Exercise brief –
Scan the material that follows. Copy every line containing the word "Anderson".

Information shown –
━━━━━━━━━━━━━━━━
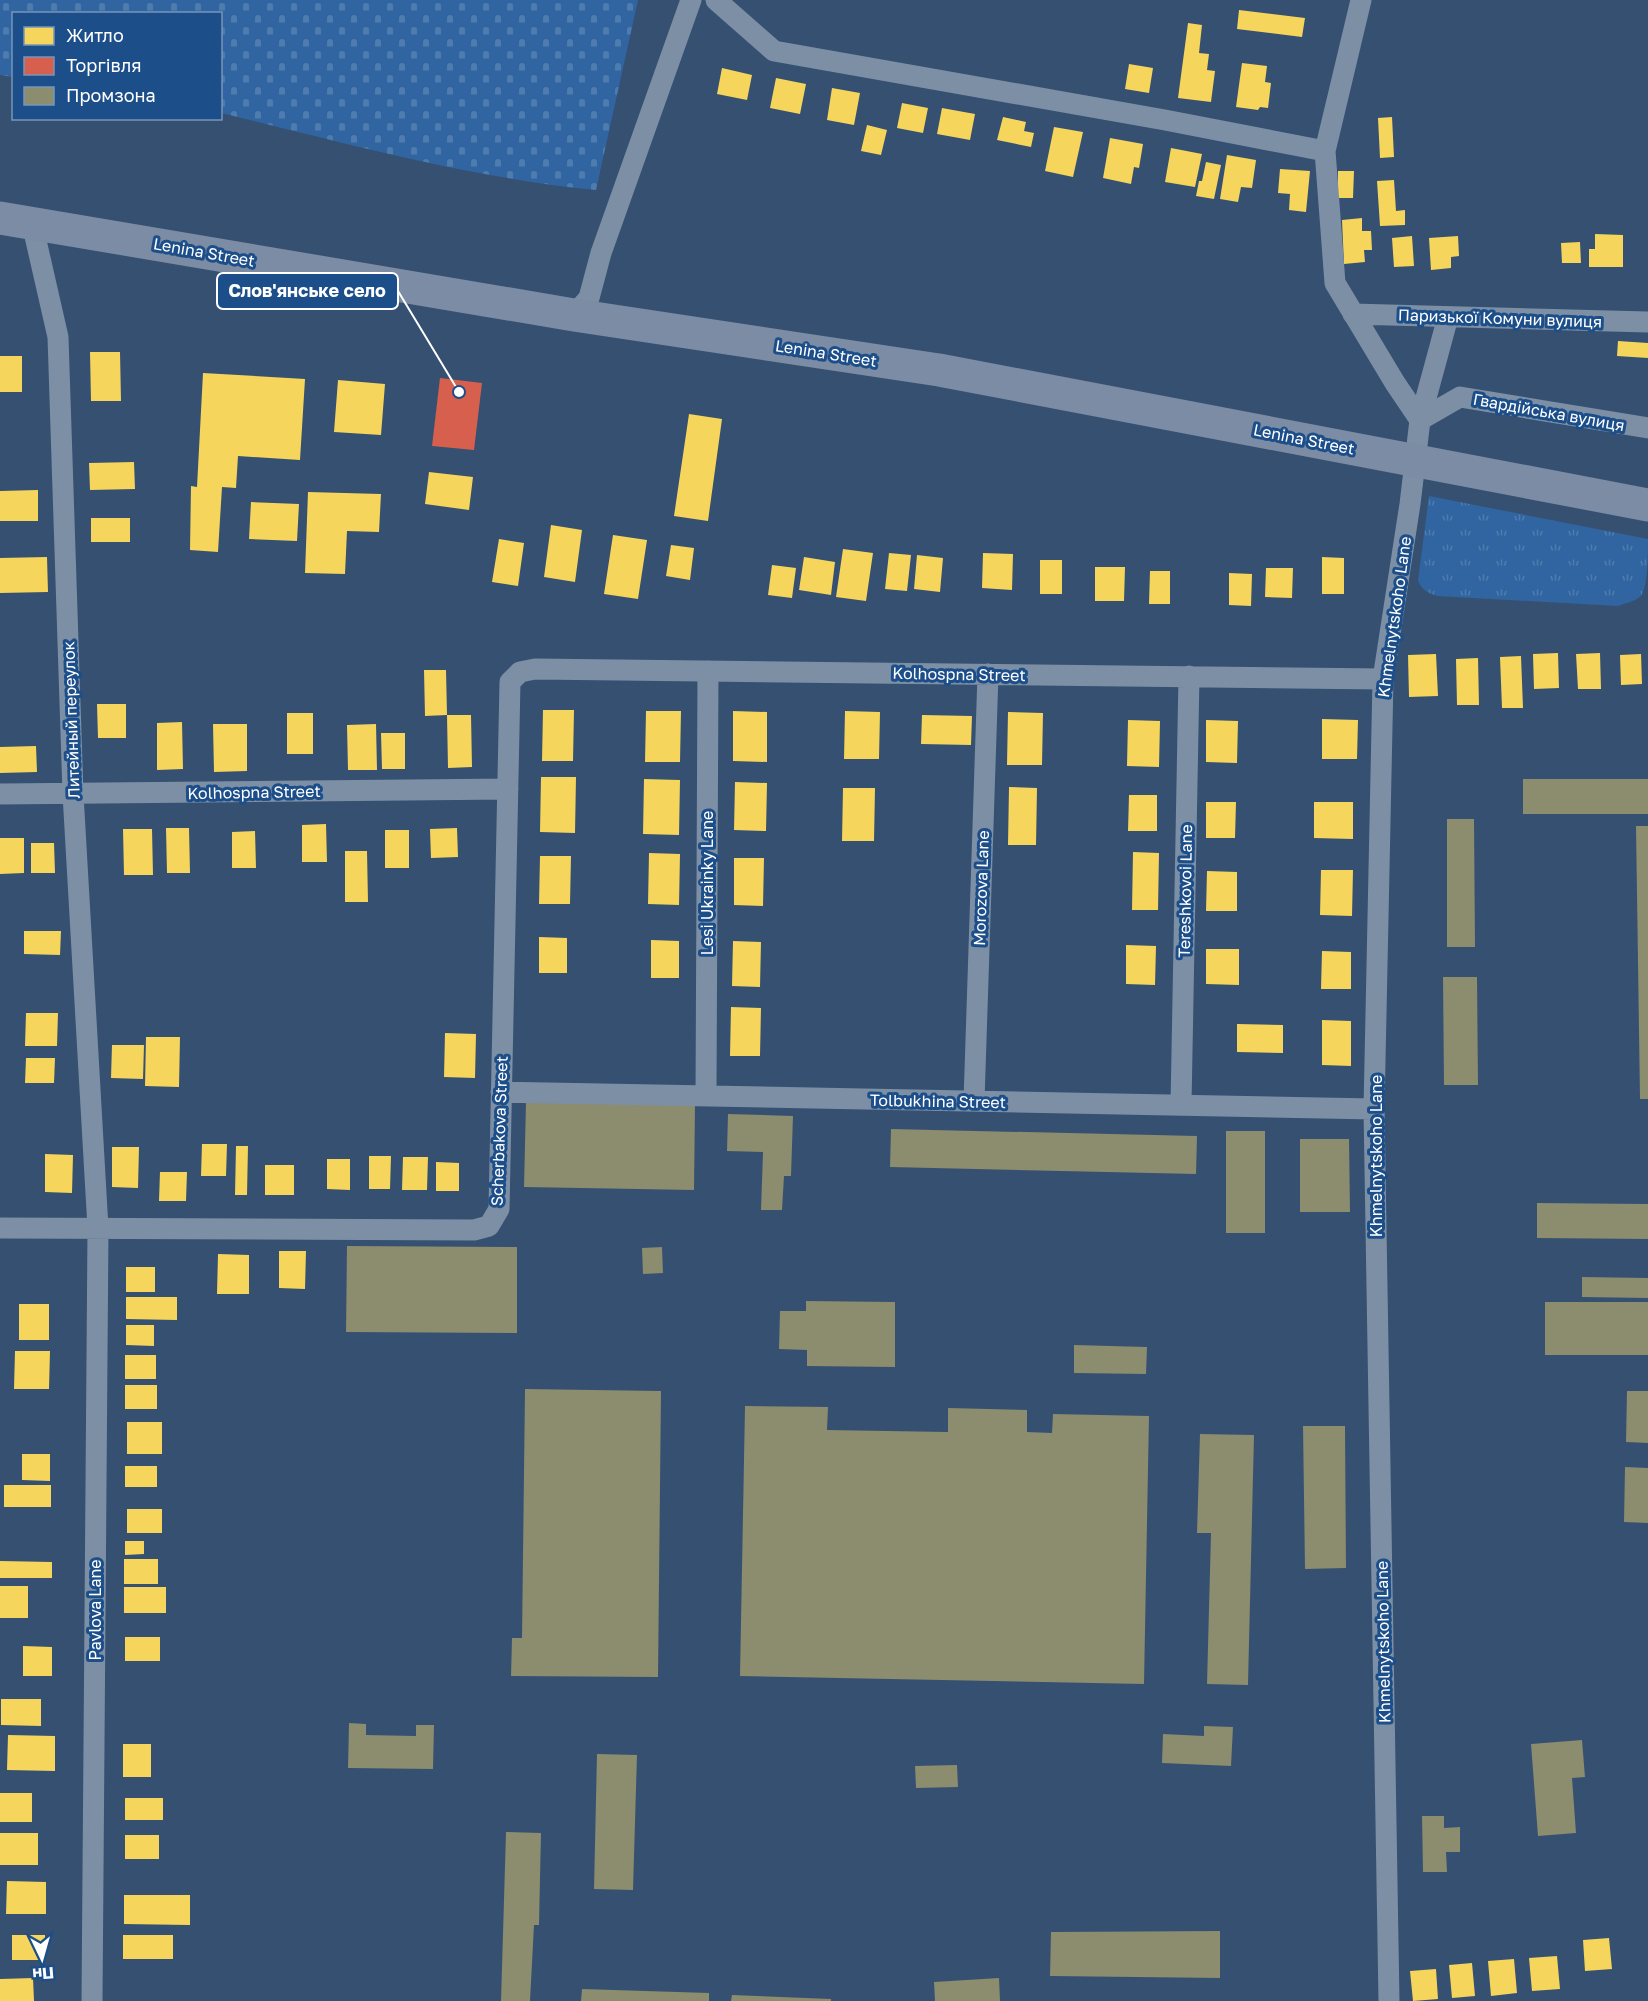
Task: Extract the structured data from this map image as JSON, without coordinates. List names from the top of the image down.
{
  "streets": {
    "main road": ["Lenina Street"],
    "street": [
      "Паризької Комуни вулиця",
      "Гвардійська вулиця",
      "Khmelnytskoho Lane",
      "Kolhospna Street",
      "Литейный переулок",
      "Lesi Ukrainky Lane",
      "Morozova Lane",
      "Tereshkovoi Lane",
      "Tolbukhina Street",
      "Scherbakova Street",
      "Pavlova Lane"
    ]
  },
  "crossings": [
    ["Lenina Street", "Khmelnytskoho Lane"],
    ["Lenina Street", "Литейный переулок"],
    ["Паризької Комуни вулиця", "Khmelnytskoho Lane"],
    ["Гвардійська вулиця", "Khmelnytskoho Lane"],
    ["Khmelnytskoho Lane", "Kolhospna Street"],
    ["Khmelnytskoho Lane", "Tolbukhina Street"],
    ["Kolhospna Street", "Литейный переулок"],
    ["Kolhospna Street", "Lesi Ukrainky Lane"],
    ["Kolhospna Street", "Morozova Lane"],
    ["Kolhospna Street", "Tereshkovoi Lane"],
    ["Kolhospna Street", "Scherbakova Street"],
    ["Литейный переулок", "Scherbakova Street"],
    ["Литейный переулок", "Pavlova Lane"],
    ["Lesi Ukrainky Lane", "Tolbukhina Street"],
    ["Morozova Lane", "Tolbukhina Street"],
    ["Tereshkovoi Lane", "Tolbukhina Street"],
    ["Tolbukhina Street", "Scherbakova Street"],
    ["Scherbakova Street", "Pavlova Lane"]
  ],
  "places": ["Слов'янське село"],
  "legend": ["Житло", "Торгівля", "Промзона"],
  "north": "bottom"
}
━━━━━━━━━━━━━━━━
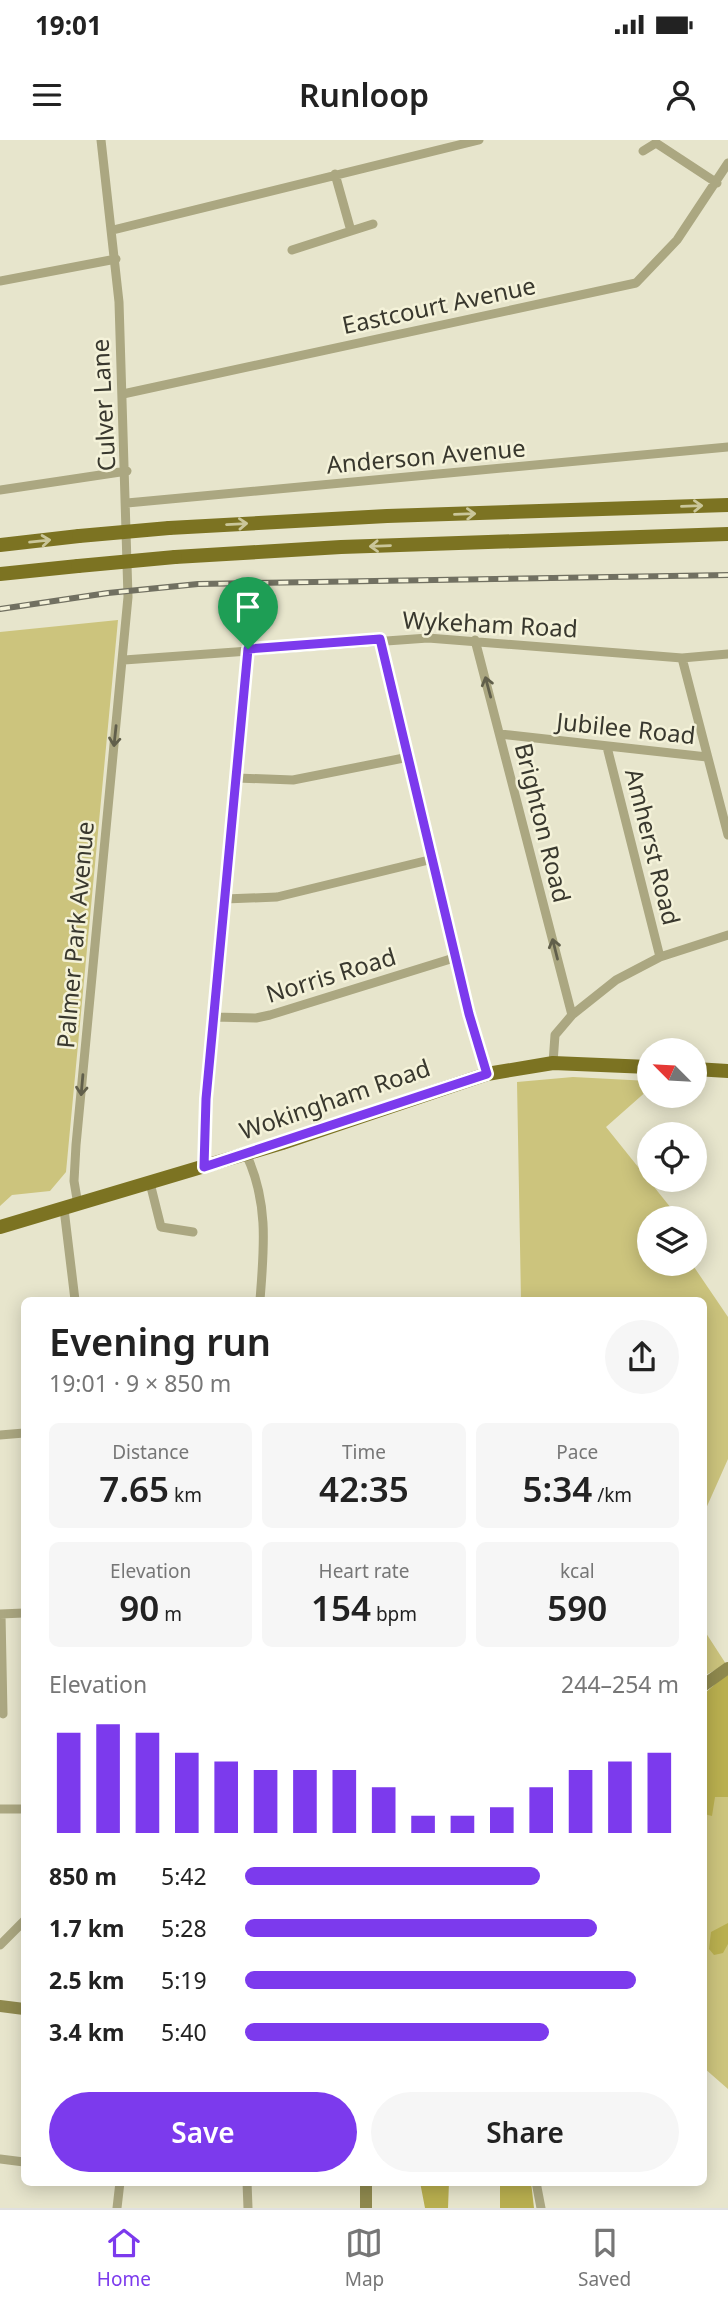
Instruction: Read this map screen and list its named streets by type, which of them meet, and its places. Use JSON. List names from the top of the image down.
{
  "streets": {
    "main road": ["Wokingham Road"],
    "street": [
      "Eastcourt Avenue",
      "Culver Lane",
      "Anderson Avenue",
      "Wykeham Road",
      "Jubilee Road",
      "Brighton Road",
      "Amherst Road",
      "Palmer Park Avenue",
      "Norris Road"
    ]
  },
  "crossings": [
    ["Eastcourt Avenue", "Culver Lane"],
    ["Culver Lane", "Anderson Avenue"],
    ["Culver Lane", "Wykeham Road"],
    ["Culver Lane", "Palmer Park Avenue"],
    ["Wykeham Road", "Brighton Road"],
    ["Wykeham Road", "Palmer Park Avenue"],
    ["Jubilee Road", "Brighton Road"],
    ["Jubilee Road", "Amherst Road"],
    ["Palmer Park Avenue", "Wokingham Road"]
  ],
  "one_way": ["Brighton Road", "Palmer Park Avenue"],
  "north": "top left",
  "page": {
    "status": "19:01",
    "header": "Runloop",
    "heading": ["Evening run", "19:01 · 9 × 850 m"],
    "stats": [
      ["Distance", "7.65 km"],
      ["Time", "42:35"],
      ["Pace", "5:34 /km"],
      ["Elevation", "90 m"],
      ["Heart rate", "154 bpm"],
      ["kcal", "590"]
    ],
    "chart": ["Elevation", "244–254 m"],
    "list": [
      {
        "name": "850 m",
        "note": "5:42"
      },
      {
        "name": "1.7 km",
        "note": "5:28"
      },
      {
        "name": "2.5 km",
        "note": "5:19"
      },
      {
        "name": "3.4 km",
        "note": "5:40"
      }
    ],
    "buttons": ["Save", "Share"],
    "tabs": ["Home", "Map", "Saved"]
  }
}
━━━━━━━━━━━━━━━━
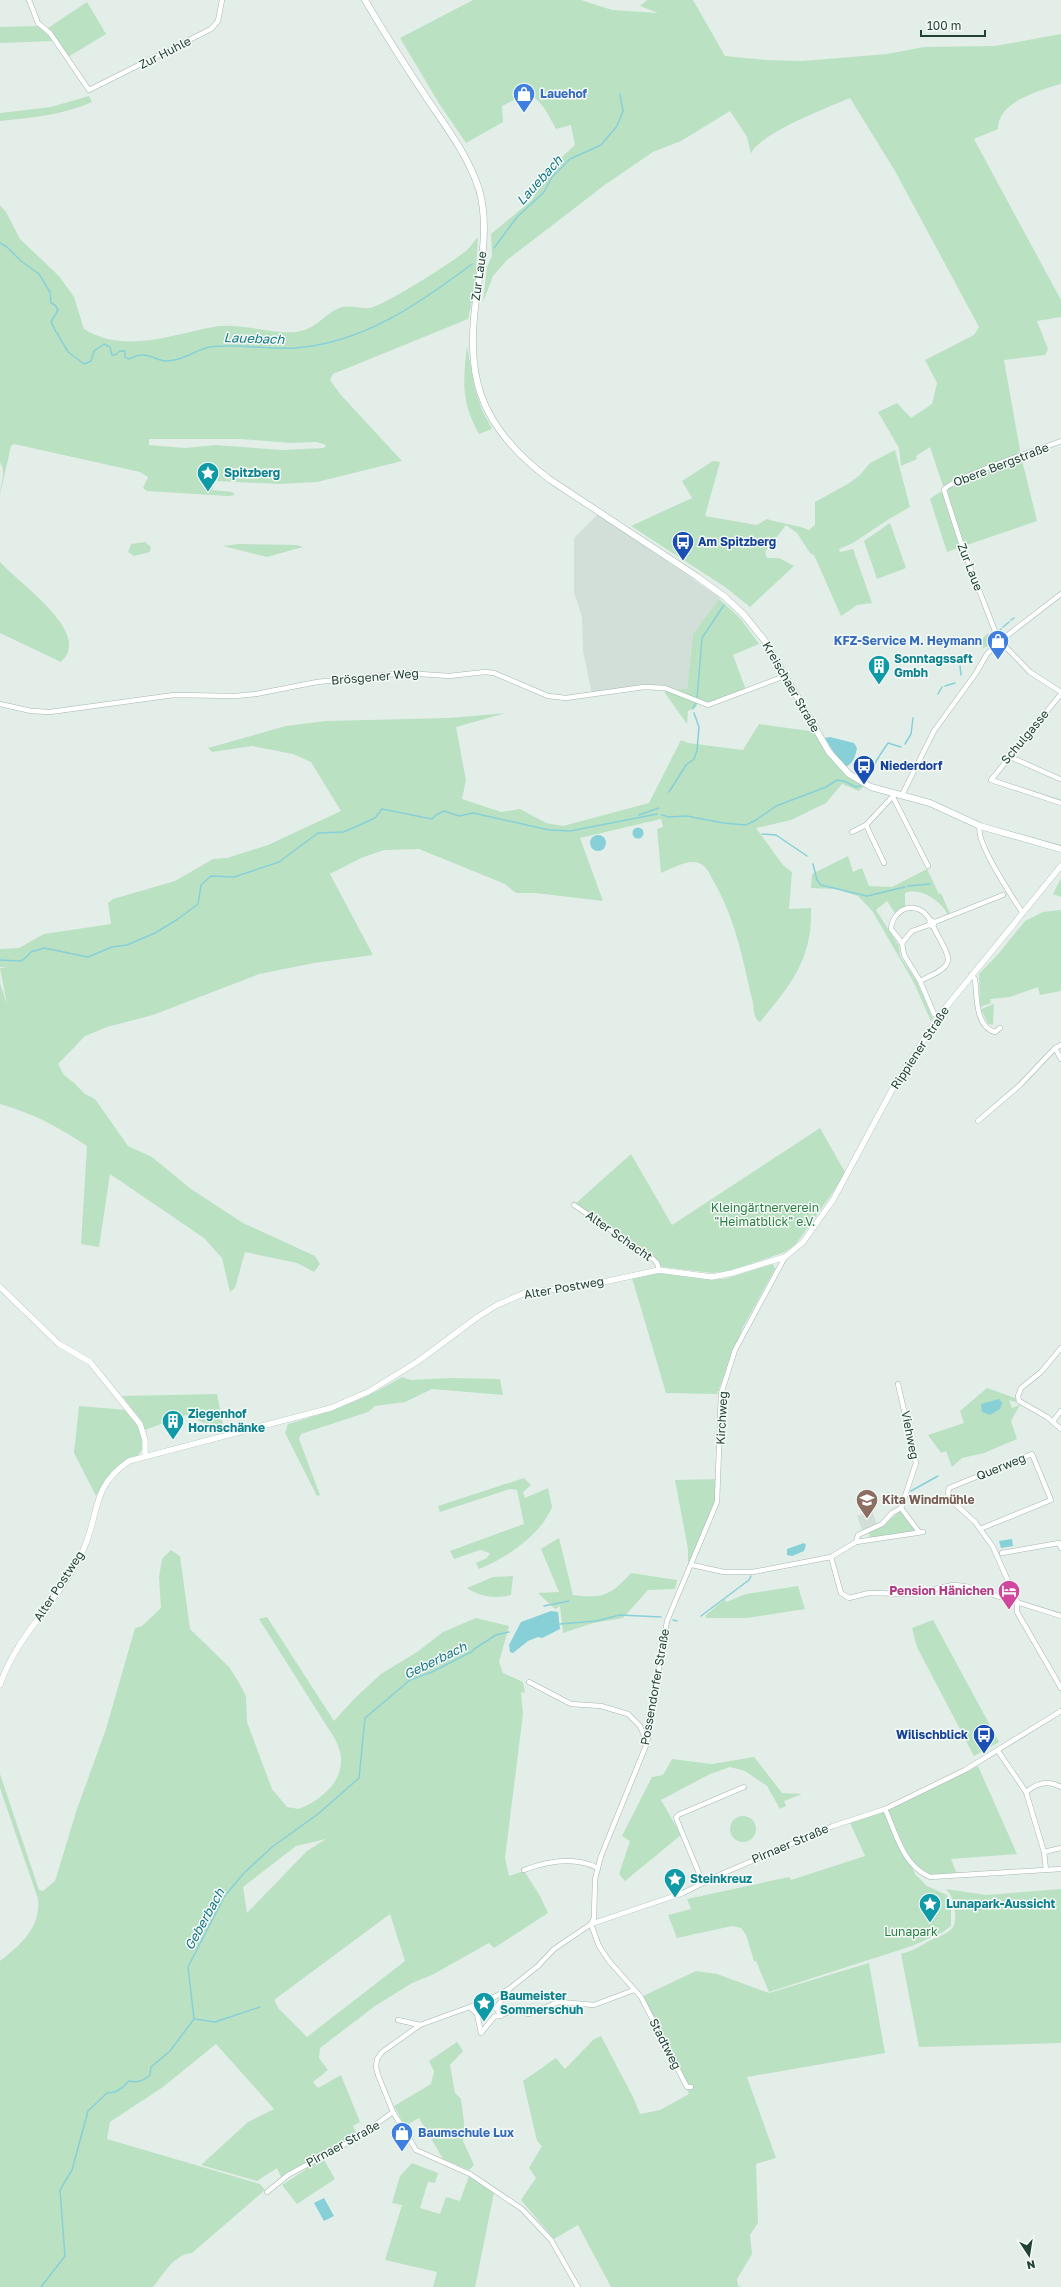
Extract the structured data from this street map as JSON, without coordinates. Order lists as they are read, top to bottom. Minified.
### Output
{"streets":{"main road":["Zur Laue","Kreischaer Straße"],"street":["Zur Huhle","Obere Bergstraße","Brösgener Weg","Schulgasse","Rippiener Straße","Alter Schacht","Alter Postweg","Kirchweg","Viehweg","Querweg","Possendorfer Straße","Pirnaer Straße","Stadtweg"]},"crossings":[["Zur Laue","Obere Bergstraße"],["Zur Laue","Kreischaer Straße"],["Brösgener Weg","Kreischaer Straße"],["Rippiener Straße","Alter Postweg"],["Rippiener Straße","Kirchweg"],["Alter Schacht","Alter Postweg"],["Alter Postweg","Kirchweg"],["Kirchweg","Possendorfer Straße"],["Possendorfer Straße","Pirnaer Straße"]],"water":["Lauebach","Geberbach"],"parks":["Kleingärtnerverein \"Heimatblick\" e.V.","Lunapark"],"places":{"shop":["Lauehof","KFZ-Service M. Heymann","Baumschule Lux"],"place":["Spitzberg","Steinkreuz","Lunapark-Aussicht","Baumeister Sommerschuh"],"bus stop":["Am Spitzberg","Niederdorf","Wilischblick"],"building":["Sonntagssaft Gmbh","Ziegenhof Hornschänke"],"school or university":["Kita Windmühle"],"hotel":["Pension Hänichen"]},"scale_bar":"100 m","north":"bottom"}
━━━━━━━━━━━━━━━━
Solution –
      "Anderson Avenue",
    ["Culver Lane", "Anderson Avenue"],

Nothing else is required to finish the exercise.